Document excerpt -
▼
Following the joint German-Soviet invasion of Poland, which started World War II in September 1939, Parzęczew was occupied by Germany, and annexed into the Third Reich. In 1941–1942, the German gendarmerie carried out expulsions of Poles, whose houses and farms were then handed over to new German colonists as part of the Lebensraum policy. The Poles were soon enslaved as forced labour and either sent to Germany, German-occupied France or Austria or to German colonists in the county. The Jewish minority was murdered in the Holocaust, and the wooden synagogue from the 18th century was destroyed. In 1943 the name of the village was changed to Parnstädt in attempt to erase traces of Polish origin. Soviet troops occupied Parzęczew on 19 January 1945, and afterwards it was restored to Poland.

In 1975–1998, the town was located in the then Łódź Voivodeship.

To this day, Parzęczew has retained the foundations of the urban spatial layout with a rectangular market square, in the center of which there is a church founded at the beginning of the 19th century by the Stokowski family, and small-town buildings around.

Ryszard Nowakowski has been the mayor of Parzęczew since 2002. As of 2022, the village had a population of 914.

On 1 January 2024, Parzęczew regained town rights after 154 years.
▲
Data -
▼
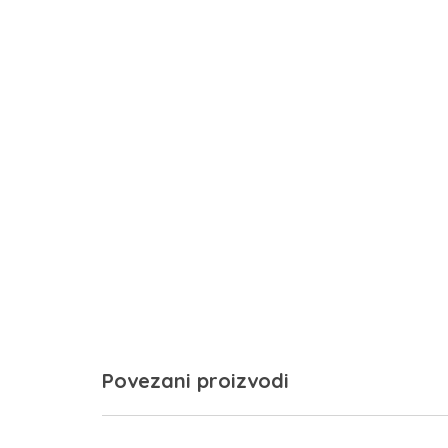
Povezani proizvodi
▲
Task brief - Reproduce the whole text on the history of Parzęczew word for word. The data that comes before this sentence is not needed.

Solution for this problem -
Following the joint German-Soviet invasion of Poland, which started World War II in September 1939, Parzęczew was occupied by Germany, and annexed into the Third Reich. In 1941–1942, the German gendarmerie carried out expulsions of Poles, whose houses and farms were then handed over to new German colonists as part of the Lebensraum policy. The Poles were soon enslaved as forced labour and either sent to Germany, German-occupied France or Austria or to German colonists in the county. The Jewish minority was murdered in the Holocaust, and the wooden synagogue from the 18th century was destroyed. In 1943 the name of the village was changed to Parnstädt in attempt to erase traces of Polish origin. Soviet troops occupied Parzęczew on 19 January 1945, and afterwards it was restored to Poland.

In 1975–1998, the town was located in the then Łódź Voivodeship.

To this day, Parzęczew has retained the foundations of the urban spatial layout with a rectangular market square, in the center of which there is a church founded at the beginning of the 19th century by the Stokowski family, and small-town buildings around.

Ryszard Nowakowski has been the mayor of Parzęczew since 2002. As of 2022, the village had a population of 914.

On 1 January 2024, Parzęczew regained town rights after 154 years.